7. A computer program product comprising computer program code components, wherein when the computer program product is run on a computer, the computer program code components are adapted to implement the method according to any one of claims 1 to 6.
8. A system (100) for adapting a predefined first mesh topology representing an organ to a different second mesh topology of the organ, the system comprising: Analysis component (130) is configured to identify the correspondence between the first grid topology and the second grid topology based on spectral matching of the first grid topology and the second grid topology; as well as The mesh alignment (135) component is configured to align a predefined first mesh topology with the second mesh topology based on the identified correspondence between the first mesh topology and the second mesh topology. The mesh alignment component (135) includes a resampling component configured to resample the first mesh topology based on the identified correspondence between the first mesh topology and the second mesh topology.
9. The system of claim 8, wherein the analysis component (130) comprises: The spectrum component is configured to obtain a first spectrum derived from the first grid topology and a second spectrum derived from the second grid topology; An analysis component is configured to decompose the first spectrum and the second spectrum to determine spectral components, and to identify matches between the first spectrum and the second spectrum based on the determined spectral components; as well as The processor is configured to identify the correspondence between the first mesh topology and the second mesh topology based on the identified match.

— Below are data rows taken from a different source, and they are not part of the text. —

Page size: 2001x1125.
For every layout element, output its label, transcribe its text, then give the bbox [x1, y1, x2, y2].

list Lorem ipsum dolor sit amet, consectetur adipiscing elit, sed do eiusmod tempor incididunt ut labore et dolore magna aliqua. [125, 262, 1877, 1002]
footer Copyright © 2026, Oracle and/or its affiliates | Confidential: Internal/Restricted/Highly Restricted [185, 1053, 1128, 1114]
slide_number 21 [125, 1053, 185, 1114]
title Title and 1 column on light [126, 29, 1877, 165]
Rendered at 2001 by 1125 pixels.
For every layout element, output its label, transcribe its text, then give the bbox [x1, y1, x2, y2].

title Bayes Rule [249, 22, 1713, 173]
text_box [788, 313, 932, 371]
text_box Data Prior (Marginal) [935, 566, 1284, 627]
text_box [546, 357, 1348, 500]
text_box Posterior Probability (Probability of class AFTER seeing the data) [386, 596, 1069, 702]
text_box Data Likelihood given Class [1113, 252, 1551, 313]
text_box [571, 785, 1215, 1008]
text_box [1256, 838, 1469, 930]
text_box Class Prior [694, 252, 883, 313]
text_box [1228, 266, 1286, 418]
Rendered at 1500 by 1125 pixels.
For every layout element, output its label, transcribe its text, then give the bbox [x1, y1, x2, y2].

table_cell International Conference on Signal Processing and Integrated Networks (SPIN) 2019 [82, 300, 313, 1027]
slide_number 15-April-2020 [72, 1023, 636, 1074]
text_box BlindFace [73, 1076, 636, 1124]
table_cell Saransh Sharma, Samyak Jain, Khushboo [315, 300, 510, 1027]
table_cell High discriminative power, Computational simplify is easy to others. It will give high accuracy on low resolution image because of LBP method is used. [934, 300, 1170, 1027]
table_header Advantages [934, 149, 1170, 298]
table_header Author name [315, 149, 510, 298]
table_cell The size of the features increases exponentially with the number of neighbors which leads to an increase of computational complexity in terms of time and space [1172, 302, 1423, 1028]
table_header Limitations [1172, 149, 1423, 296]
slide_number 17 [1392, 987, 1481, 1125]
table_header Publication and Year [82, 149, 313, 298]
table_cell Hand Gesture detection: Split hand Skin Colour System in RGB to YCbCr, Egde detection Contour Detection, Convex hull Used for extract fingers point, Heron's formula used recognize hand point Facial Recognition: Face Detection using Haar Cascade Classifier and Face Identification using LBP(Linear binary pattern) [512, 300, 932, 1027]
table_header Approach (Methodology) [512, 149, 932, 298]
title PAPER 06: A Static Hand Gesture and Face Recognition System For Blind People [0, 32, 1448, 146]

10. The system according to claim 8 or 9, wherein the grid alignment component (135) is configured to align the spectral components of the first grid topology and the spectral components of the second grid topology.
11. The system of claim 10, wherein the mesh alignment component (135) includes a point transformation component configured to process the first mesh topology using a point transformation method.
12. The system of claim 11, wherein the point transformation method includes a coherent point drift method.
13. A system for segmenting medical images of organs, the system comprising: System (100) for adapting a first grid topology representing the organ to a different second grid topology of the organ according to any one of claims 8 to 12; as well as The segmentation component is configured to perform model-based segmentation of the image using an adapted first grid topology.